- TASK BRIEF
Print the data once more, exactly as given. Drop the pictures.

(Beginning of LISTED RECORDS)

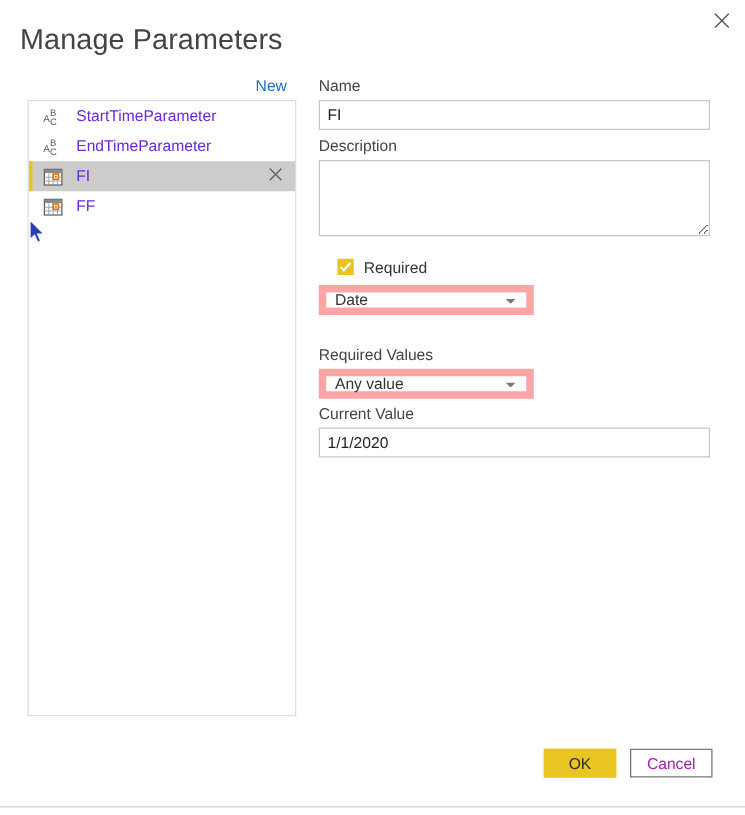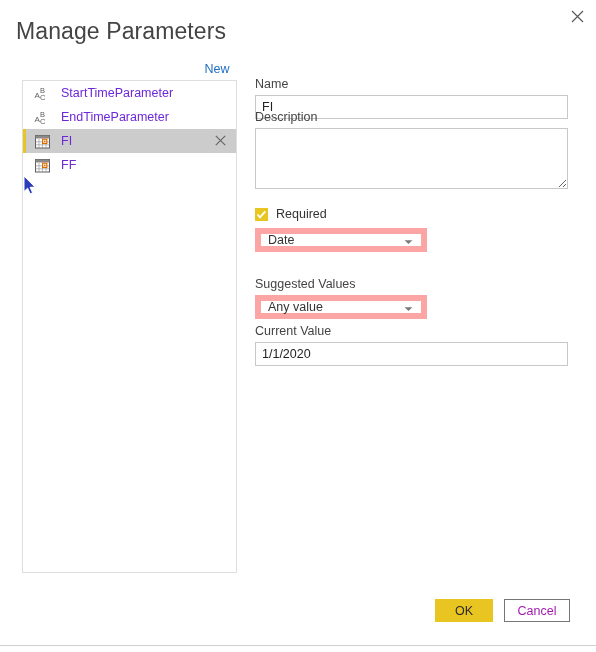"Name" .row-name { margin-top: 15px -> none }
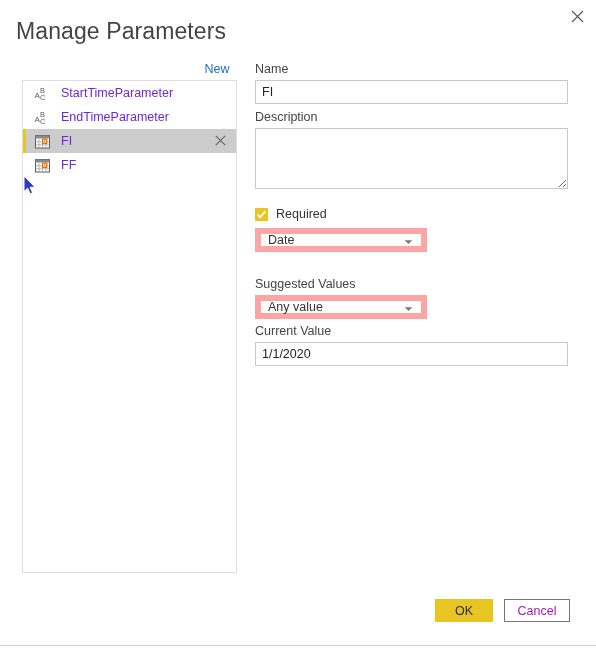"Required" .checkbox-row { align-items: center -> none; margin-left: none -> 15px }
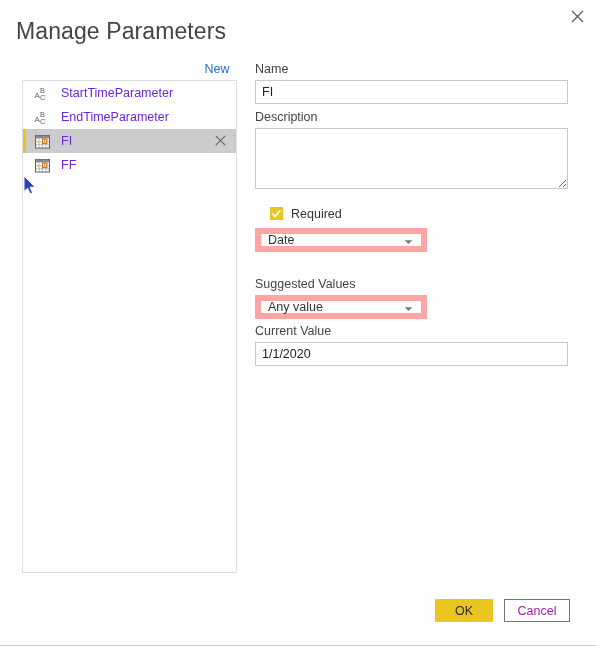"Suggested Values" div.field-label { text: Suggested -> Required }
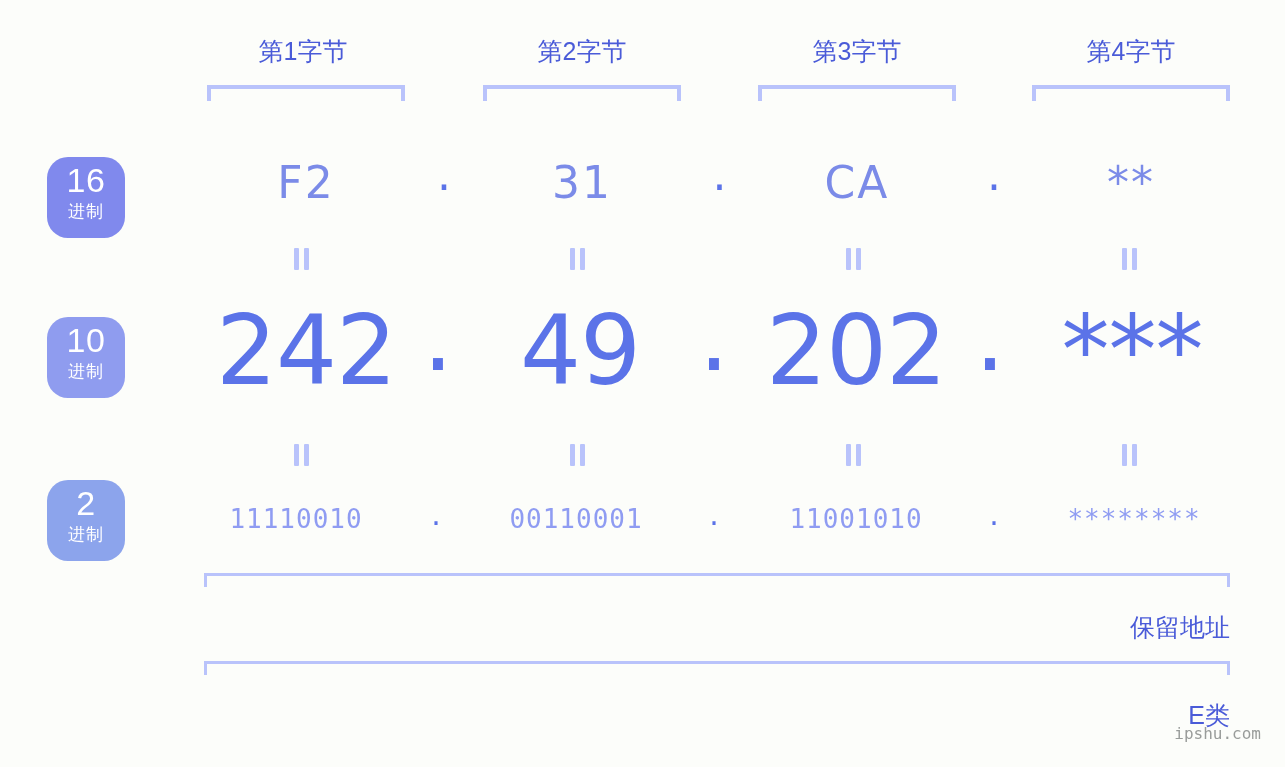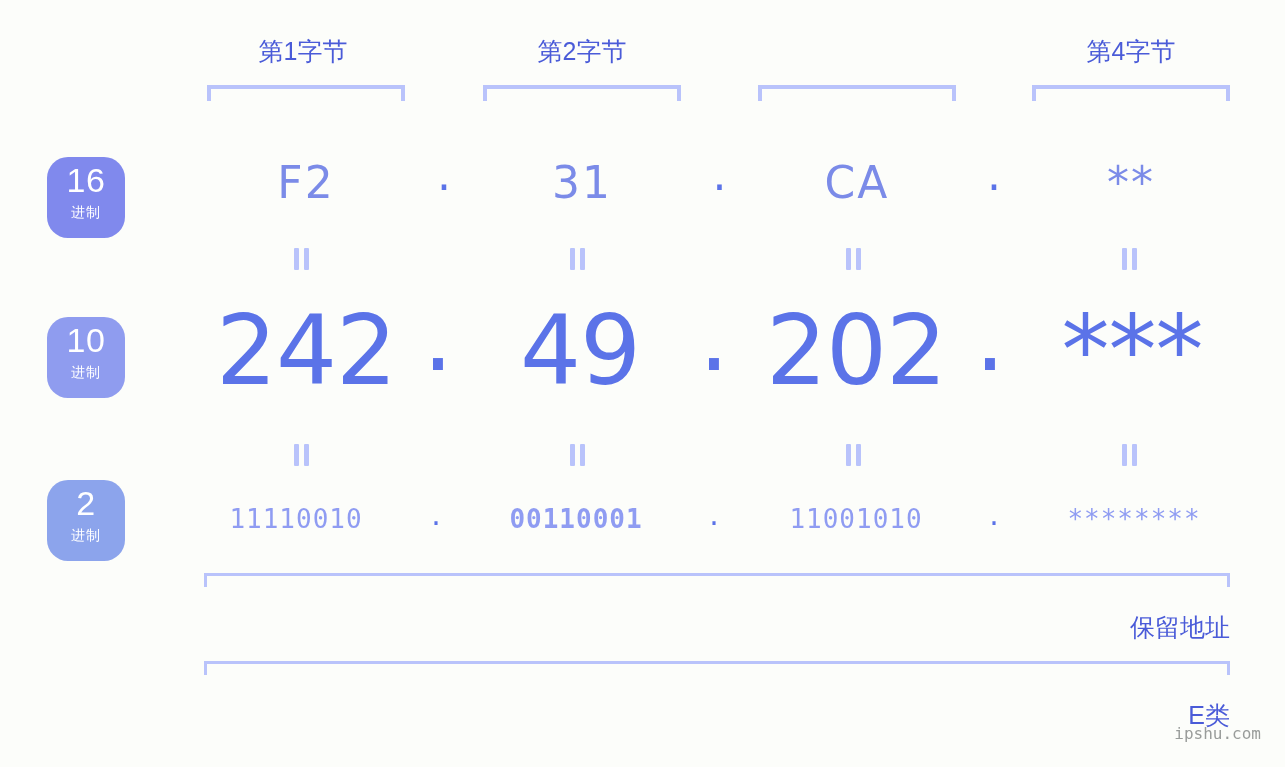"第3字节" div.byte-header { html: none -> <div>第3字节</div> }
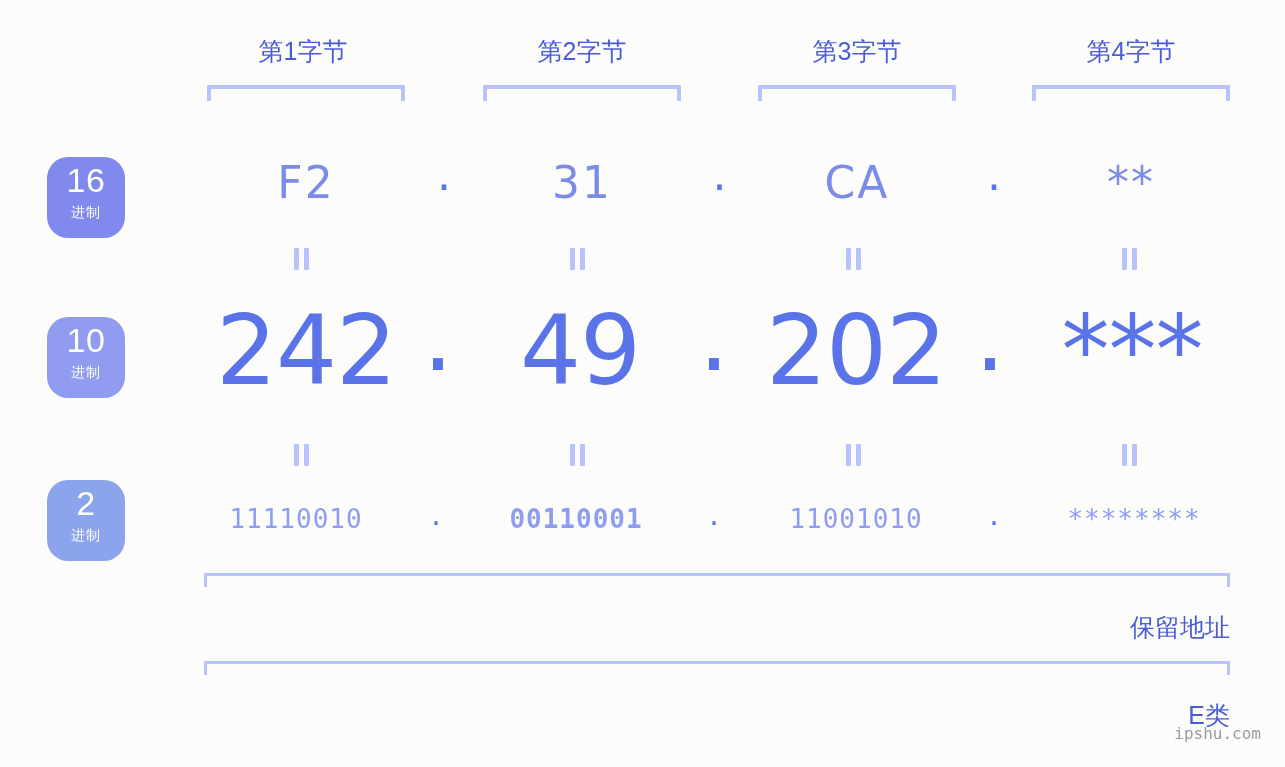"进制" .radix-badge .sys { font-size: 14px -> 17px }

(End of LISTED RECORDS)

- OUTPUT FOR THIS TASK
"Name" .row-name { margin-top: 15px -> none }
"Required" .checkbox-row { align-items: center -> none; margin-left: none -> 15px }
"Suggested Values" div.field-label { text: Suggested -> Required }
"第3字节" div.byte-header { html: none -> <div>第3字节</div> }
"进制" .radix-badge .sys { font-size: 14px -> 17px }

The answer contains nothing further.